Russология. Путь в сумасшествие - страница 33



– Отец?

– Он самый! Дом твой – наш был, дом дворянский. Дом забрали. Гад Квашнин забрал, пьянь-голь, в бок маузер, давай! Храм рушил, убивал, гад; комиссарил… Мы, Закваскины, – дворяне… – Он, икнув, прошёл в дом, выпил, став спиной ко мне, из кружки и вернулся – врать про сына, что «по зонам да по зонам, а герой в итоге». (Говорили, раз стащил тот сын мопед и сел за кражи – в лад с отцом, сидевшим при Хрущёве, а потом при Брежневе).

Дом в Квасовке записан был на Нику, на жену мою, чтоб я имел свободу в здешних мыслимых коллизиях, какой лишился бы, зовись Квашнин. Ведь в этом случае я возбудил бы токи чувств: симпатий или антипатий здешних жителей, – чем и вовлекся бы в итоге в отношения; а как чужой «Рогожский» – я в сторонке, наособь. Я слушал пьяного соседа ради некаких возможных новых сведений о предках, но с брезгливостью к облыжным выдумкам, ведь ложь – их суть.
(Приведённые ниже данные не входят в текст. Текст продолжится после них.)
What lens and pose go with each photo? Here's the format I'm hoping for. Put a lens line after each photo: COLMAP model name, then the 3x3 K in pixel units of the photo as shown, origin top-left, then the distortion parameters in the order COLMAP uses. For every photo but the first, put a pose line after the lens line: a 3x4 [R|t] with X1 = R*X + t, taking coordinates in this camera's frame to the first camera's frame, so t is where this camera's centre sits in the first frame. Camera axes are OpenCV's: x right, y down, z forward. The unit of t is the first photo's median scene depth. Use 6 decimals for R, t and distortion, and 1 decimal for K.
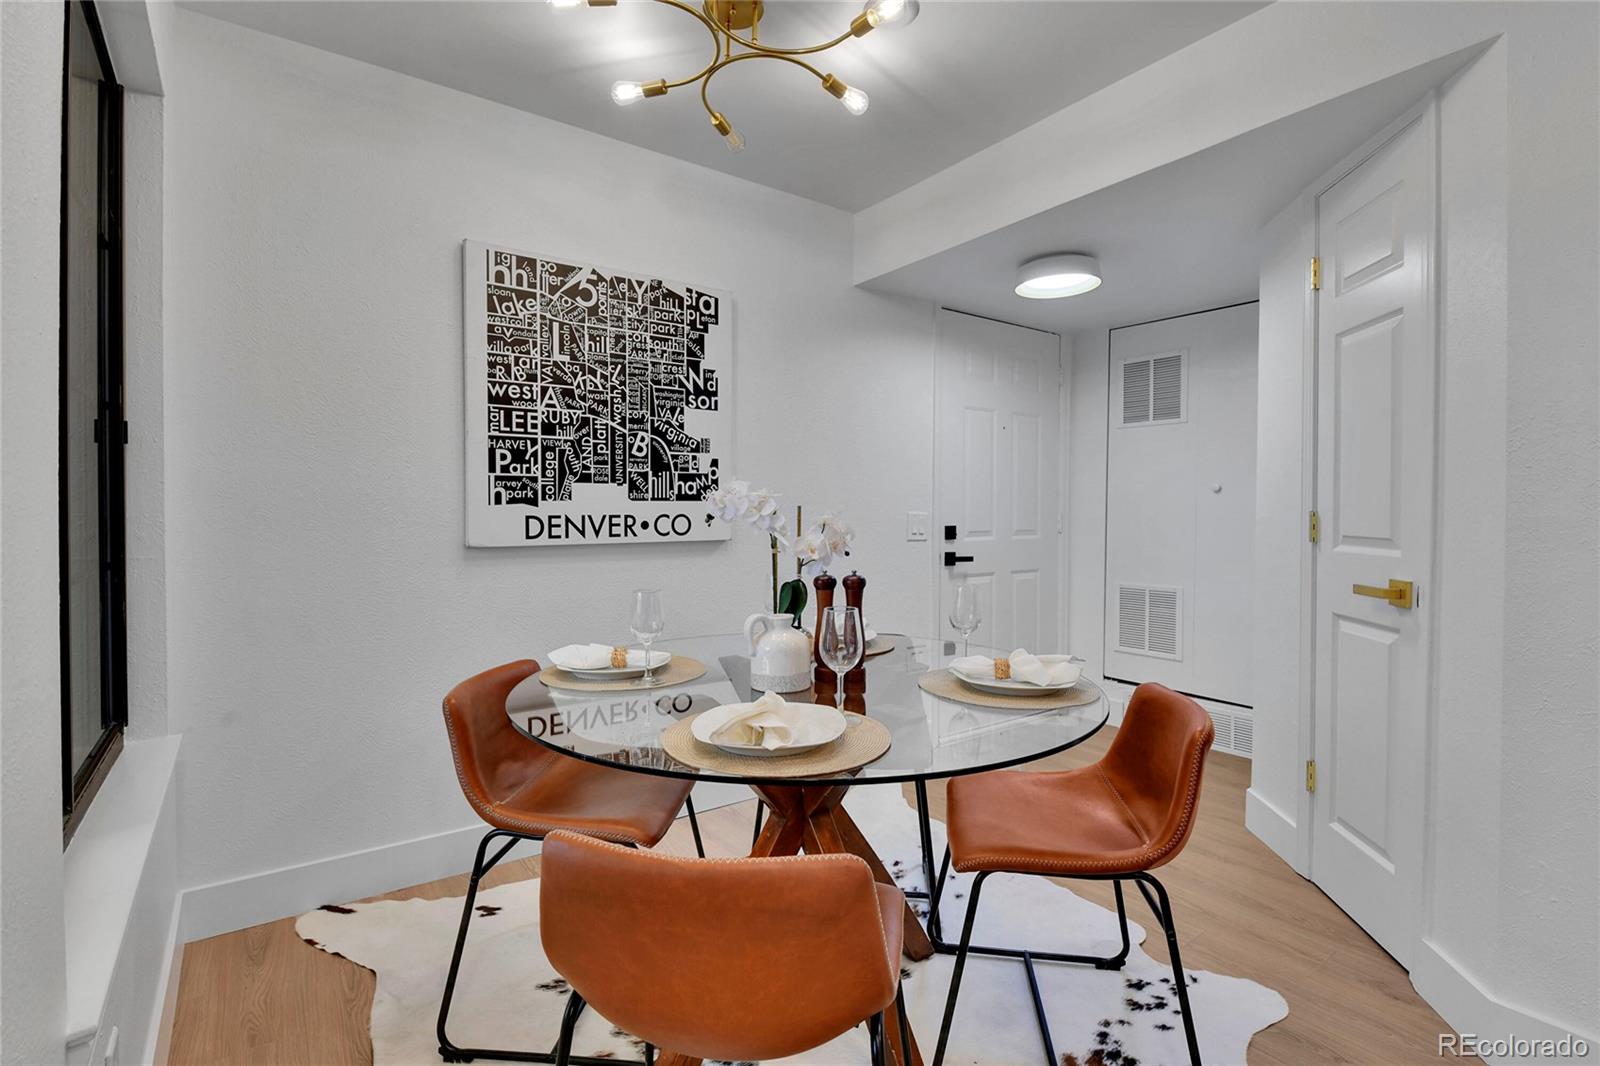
lens RADIAL K [[711.9, 0, 796.6], [0, 711.9, 526.6], [0, 0, 1]] dist [0.001431, -0.000038]
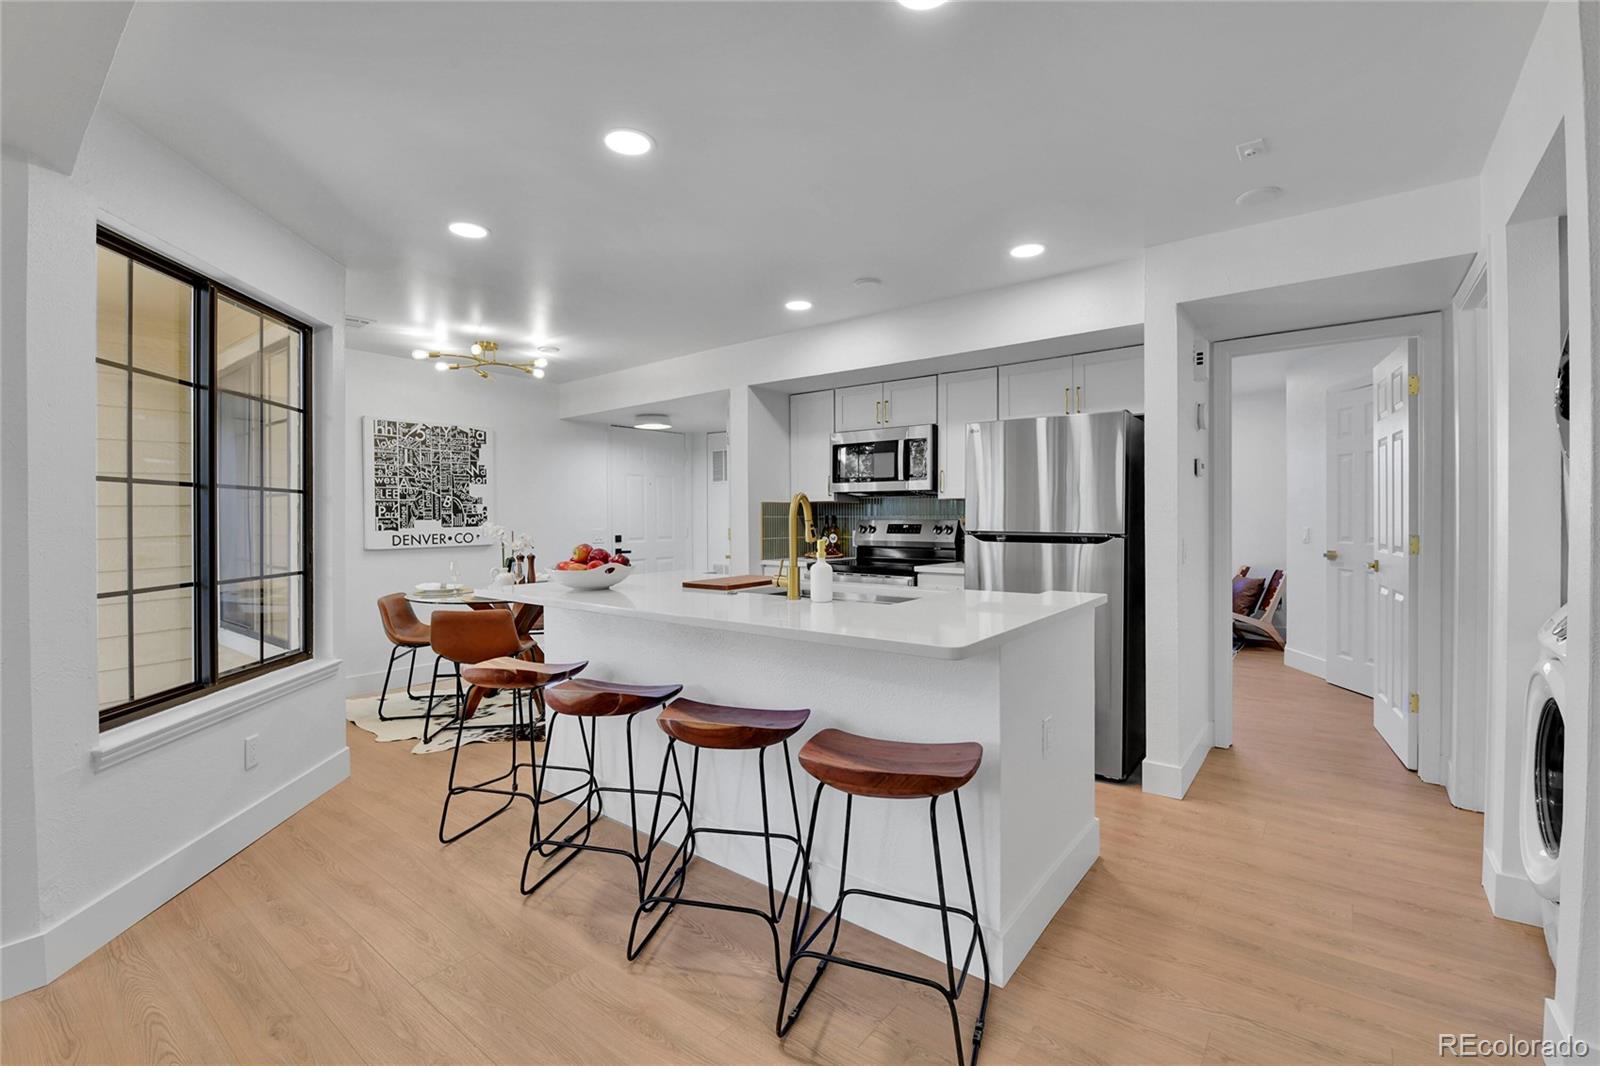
lens RADIAL K [[711.9, 0, 806.9], [0, 711.9, 524.2], [0, 0, 1]] dist [0.001431, -0.000038]
pose [[0.961942, -0.013574, 0.272917, 0.257438], [0.016585, 0.999824, -0.008728, -0.008732], [-0.272751, 0.012923, 0.961998, -1.475962]]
– Закваскины, с дворян мы, – врал Закваскин. – Гад Квашнин тут комиссарил!.. Батя мой был кавалер. Георгия Святого!! Квашнины – те были крепостные. Наши также были мельницы, колбасные, завод кирпичный, сёла… Что молчишь? Знай раньше, при советах-коммуняках, то донёс бы враз? в ГэБэ? – Он зло толкнул меня. – Знал бар ты в жизни? Знал? Не знал… Сын едет! Понял, нет? В хибаре встречу, не в отцовом доме. Продала тебе Степановна наш дом потомственный! Дочь, ныла, требует, болезнь, скулила… Дура! Был бухгалтер – иждивенила, ходила фрёй. Вдруг – хер; второй отсидкой фáрты кончились: шиш с маслом, жили с ней подворьем. Пенсия – рубли. Хоть сдохни, а не жизнь! – Он посморкался. – Батю бы!.. Он внука не видал. Загнулся. Он в гулаг, по Солженицыну, попал, сдох в хворях и не дóжил, что любимый внук его министр. Сын, глянь, гербы шлёт! Понял? – Он тряс бланком. – Малый, внял?

Бланк был действительно казённый, с реквизитами Госдумы.

– Правит, стало быть, Россией! – возгласил дед, супясь. – Думал, в тюрьмах. Ан, во власти… Что, приехал? Значит, здравствуйте. Зашёл надысь к тебе; там сын твой в снег играет, лепит крепость. Раз приехал, слава богу! Зиму дом стерёг, ворьё гнал! Как иначе? Порастащат… Хошь не хошь, плати за стражу. Мало ли забот? Хоть лиственки снесли бы, запросто. Кто спас? Закваскин дом и сад твой спас. Плати и помни.

– Мне сказали.

– Врёт Магнатик. – Дед насупился. – Трепач Магнатик твой, спроси ты хоть кого… Вон, Гришку спрашивай хоть Заговея… Дай полста.

Стеречь избу я не обязывал: ходили воры и грабители ночами, это первое, а во-вторых, уж если бы пришли – что немощный и старый сторож? изобьют, а то прикончат; в-третьих, сам Закваскин вороват. Дав плуту пятьдесят рублей, я зашагал прочь, слушая, что он теперь съестного купит, «нажил» караульной службой «грош».

– Ну, ты бывай в дому, что я сберёг, сосед!

– Юнцы прошли, – я вспомнил. – Не встречались?

Он нёс ересь.

Я не слушал, проткнут болью, чувствуя, как все тревоги схлынули и я впал в сферу истин. Мысли гасли, обрывались; я желал лишь одного: избегнуть тьмы, наползшей сверху, снизу, сбоку, пусть в глаза блистало солнце. Сгорбленность ли, чернота глазниц, стон боли – парень с вещмешком, что шёл в Мансарово, в испуге отшатнулся от меня. Тропой, которая осталась от надпойменной, засыпанной сугробами дороги, я направился в разлог (за ним Тенявино), к последнему жилищу Квасовки при белом полированном, – я взял за цель его, – крыльцом. Такое же и у Закваскина.